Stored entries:
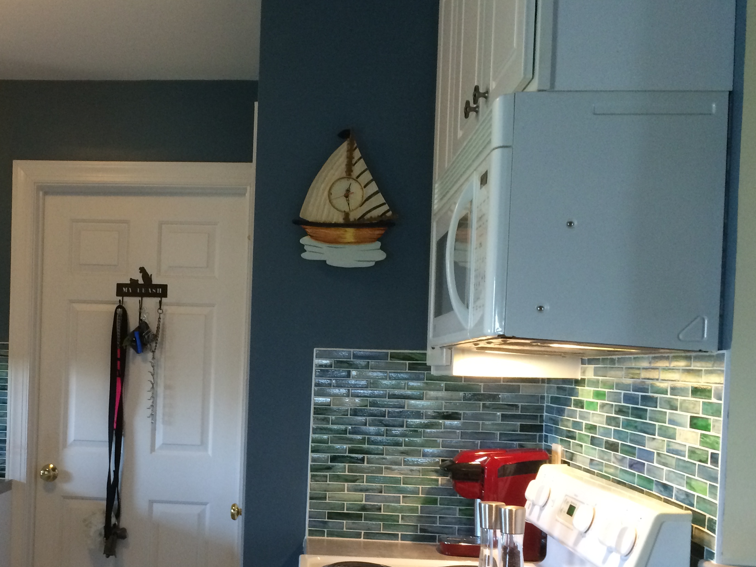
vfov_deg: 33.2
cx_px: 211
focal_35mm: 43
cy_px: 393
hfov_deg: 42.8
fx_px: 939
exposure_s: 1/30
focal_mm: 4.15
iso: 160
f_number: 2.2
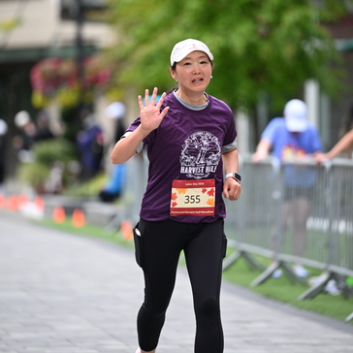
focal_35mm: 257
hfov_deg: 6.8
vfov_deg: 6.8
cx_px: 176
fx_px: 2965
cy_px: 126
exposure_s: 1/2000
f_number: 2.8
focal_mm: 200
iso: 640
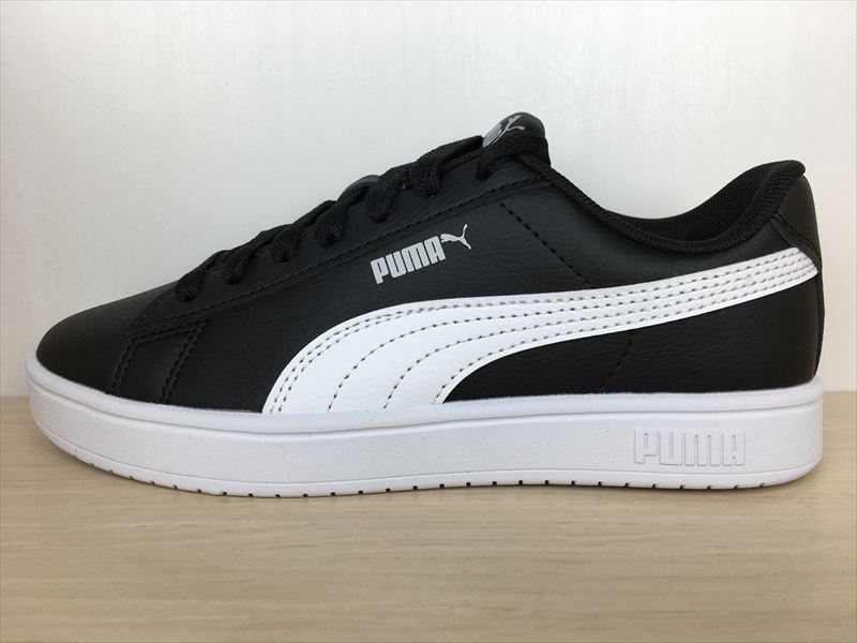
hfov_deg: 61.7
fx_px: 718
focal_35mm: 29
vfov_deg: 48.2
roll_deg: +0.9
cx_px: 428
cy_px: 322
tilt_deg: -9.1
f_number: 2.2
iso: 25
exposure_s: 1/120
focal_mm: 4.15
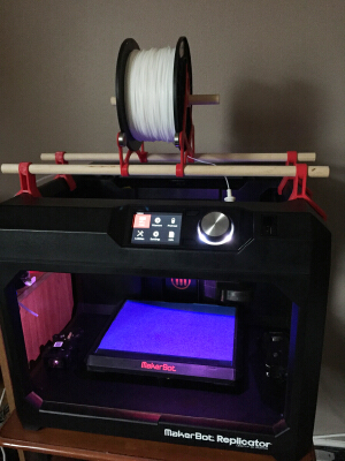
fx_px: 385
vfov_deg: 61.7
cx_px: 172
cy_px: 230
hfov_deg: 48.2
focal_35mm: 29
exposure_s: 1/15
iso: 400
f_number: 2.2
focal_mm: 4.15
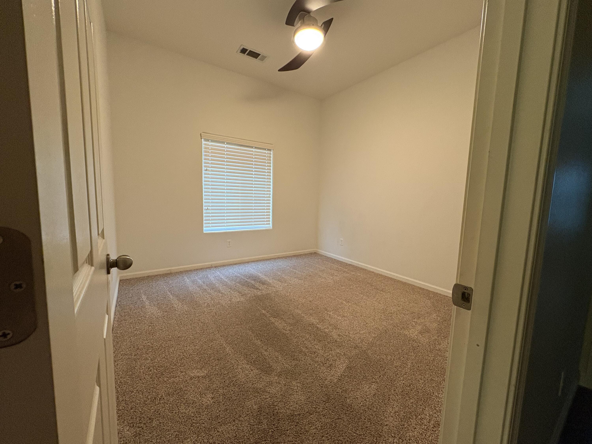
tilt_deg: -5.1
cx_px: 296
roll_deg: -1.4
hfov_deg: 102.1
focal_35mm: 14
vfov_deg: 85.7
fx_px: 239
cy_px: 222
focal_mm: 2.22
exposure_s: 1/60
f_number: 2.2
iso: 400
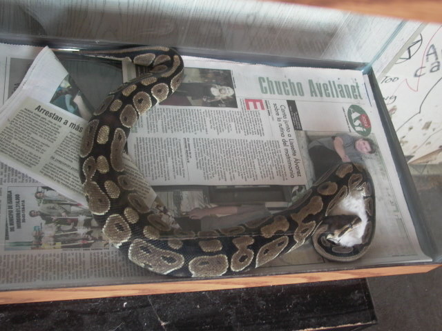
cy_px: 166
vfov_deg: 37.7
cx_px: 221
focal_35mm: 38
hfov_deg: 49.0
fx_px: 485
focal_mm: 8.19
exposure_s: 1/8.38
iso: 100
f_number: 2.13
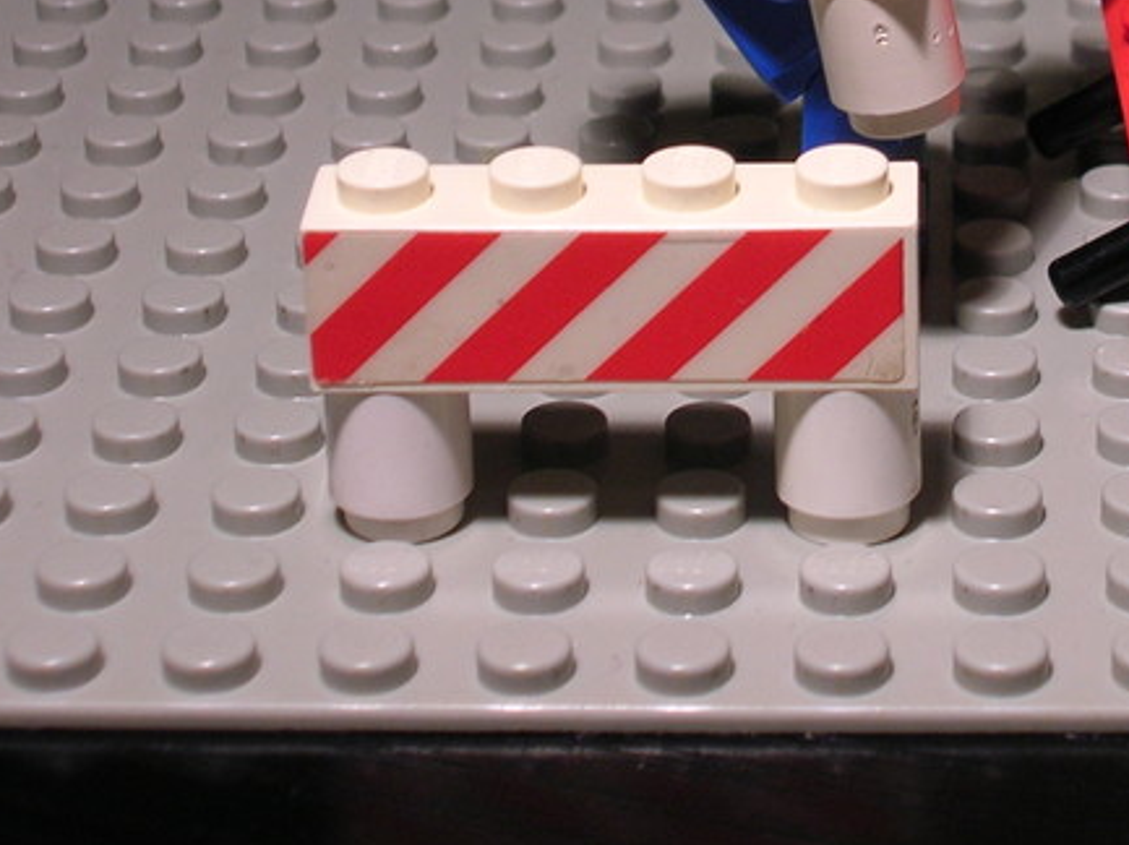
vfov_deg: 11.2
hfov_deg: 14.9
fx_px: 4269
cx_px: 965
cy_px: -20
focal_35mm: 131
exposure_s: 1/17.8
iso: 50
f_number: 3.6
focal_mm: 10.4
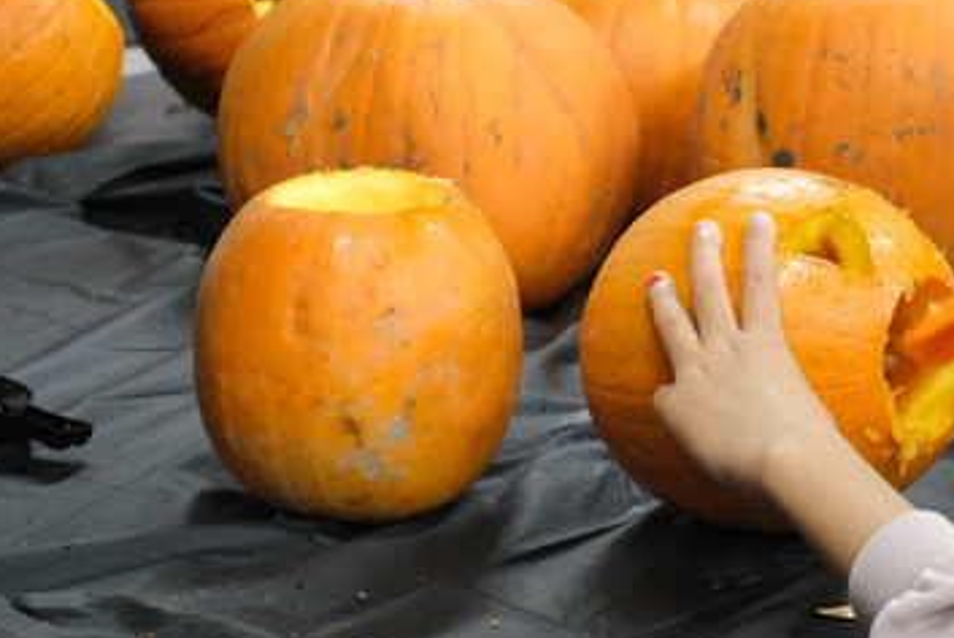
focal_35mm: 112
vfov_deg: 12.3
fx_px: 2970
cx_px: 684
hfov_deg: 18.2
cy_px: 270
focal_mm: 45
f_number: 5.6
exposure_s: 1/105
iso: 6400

* * *

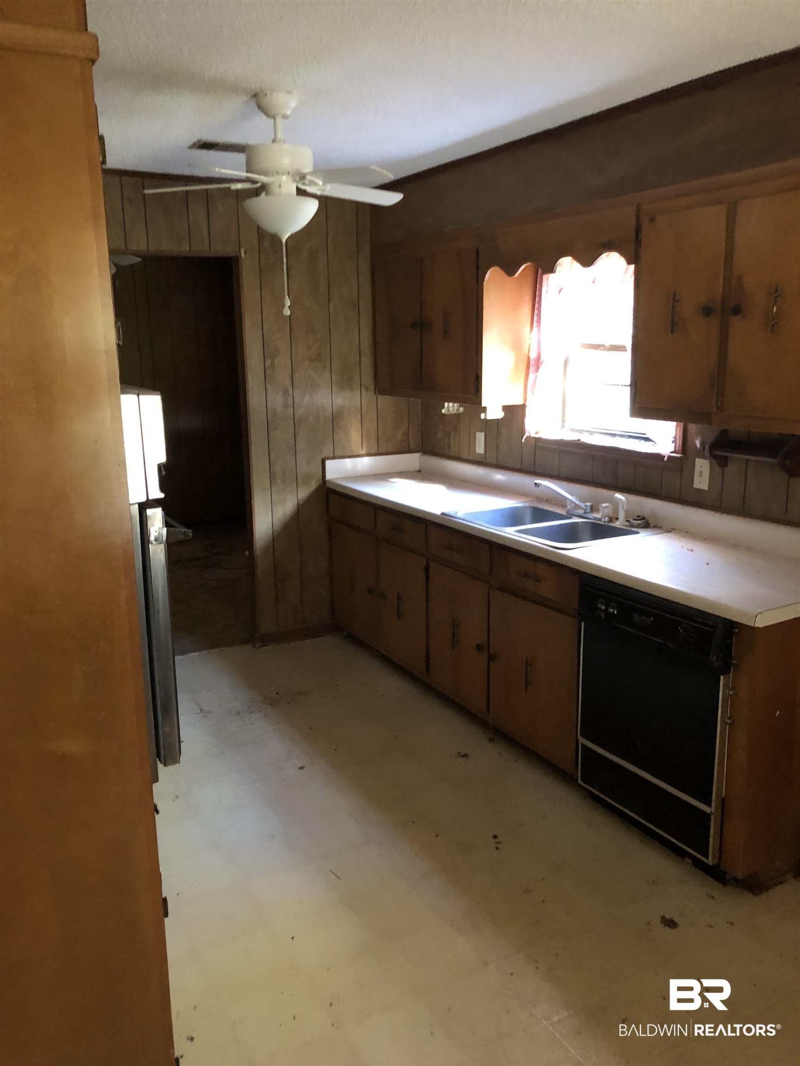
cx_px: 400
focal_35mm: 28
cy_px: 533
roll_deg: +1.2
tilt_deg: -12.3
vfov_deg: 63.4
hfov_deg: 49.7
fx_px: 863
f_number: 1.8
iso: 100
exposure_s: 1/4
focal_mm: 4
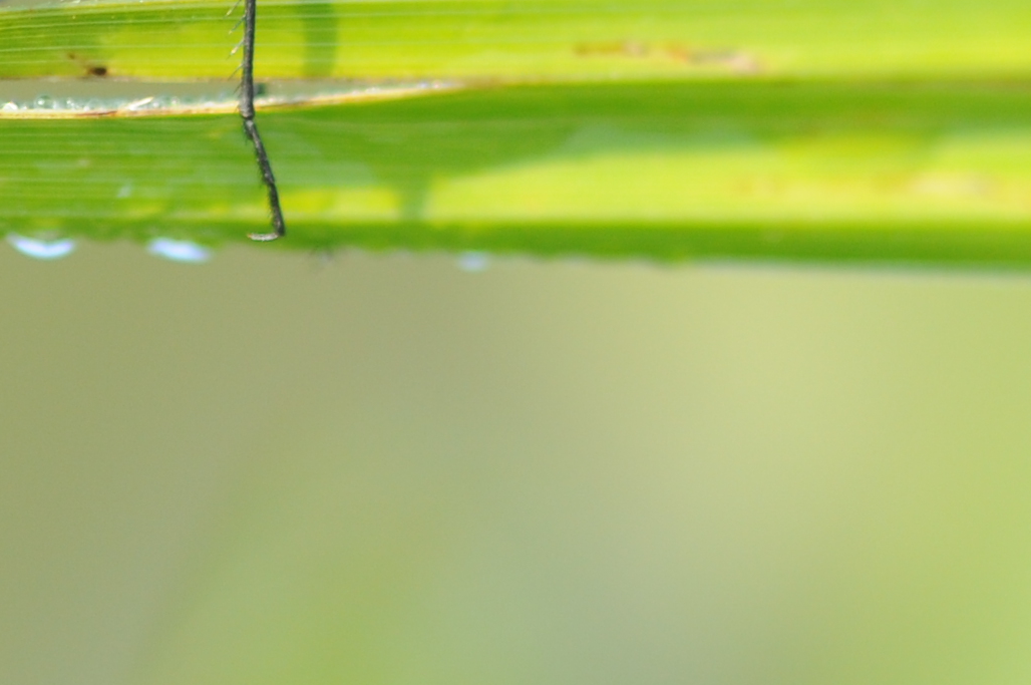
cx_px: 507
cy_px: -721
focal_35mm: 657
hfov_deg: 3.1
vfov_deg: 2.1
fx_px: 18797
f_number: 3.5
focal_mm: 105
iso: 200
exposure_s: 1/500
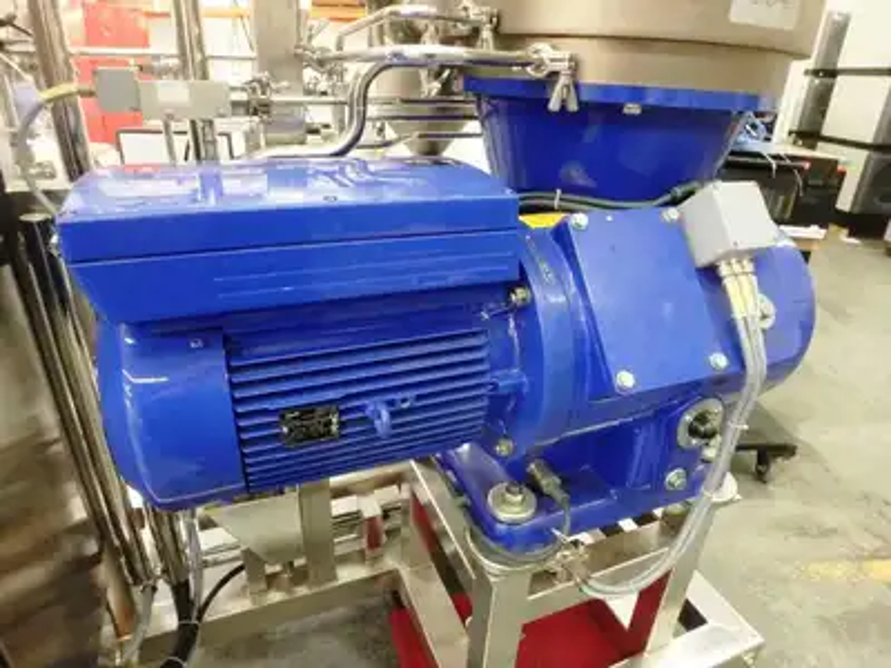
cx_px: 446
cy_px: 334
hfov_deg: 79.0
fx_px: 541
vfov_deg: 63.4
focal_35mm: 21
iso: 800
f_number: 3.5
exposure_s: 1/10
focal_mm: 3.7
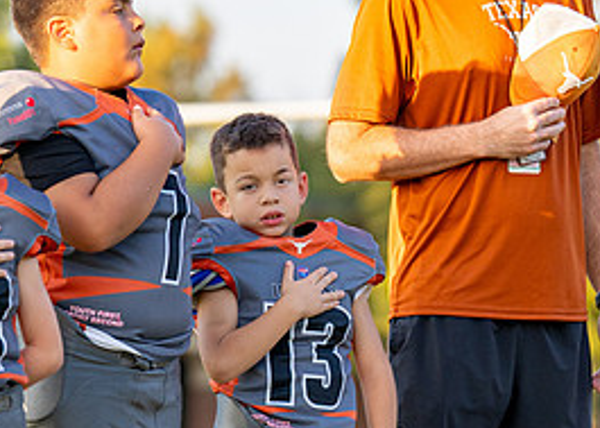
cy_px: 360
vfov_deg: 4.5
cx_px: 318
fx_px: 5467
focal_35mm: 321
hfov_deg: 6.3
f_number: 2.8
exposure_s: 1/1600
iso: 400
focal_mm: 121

** PROBLEM REQUIREMENTS **
Above are records; write out the lines from the one with "hfov_deg: 42.8" down to the one with "hfov_deg: 49.0", exactly, leaving the pictures out.

** TASK SOLUTION **
hfov_deg: 42.8
fx_px: 939
exposure_s: 1/30
focal_mm: 4.15
iso: 160
f_number: 2.2
focal_35mm: 257
hfov_deg: 6.8
vfov_deg: 6.8
cx_px: 176
fx_px: 2965
cy_px: 126
exposure_s: 1/2000
f_number: 2.8
focal_mm: 200
iso: 640
hfov_deg: 61.7
fx_px: 718
focal_35mm: 29
vfov_deg: 48.2
roll_deg: +0.9
cx_px: 428
cy_px: 322
tilt_deg: -9.1
f_number: 2.2
iso: 25
exposure_s: 1/120
focal_mm: 4.15
fx_px: 385
vfov_deg: 61.7
cx_px: 172
cy_px: 230
hfov_deg: 48.2
focal_35mm: 29
exposure_s: 1/15
iso: 400
f_number: 2.2
focal_mm: 4.15
tilt_deg: -5.1
cx_px: 296
roll_deg: -1.4
hfov_deg: 102.1
focal_35mm: 14
vfov_deg: 85.7
fx_px: 239
cy_px: 222
focal_mm: 2.22
exposure_s: 1/60
f_number: 2.2
iso: 400
cy_px: 166
vfov_deg: 37.7
cx_px: 221
focal_35mm: 38
hfov_deg: 49.0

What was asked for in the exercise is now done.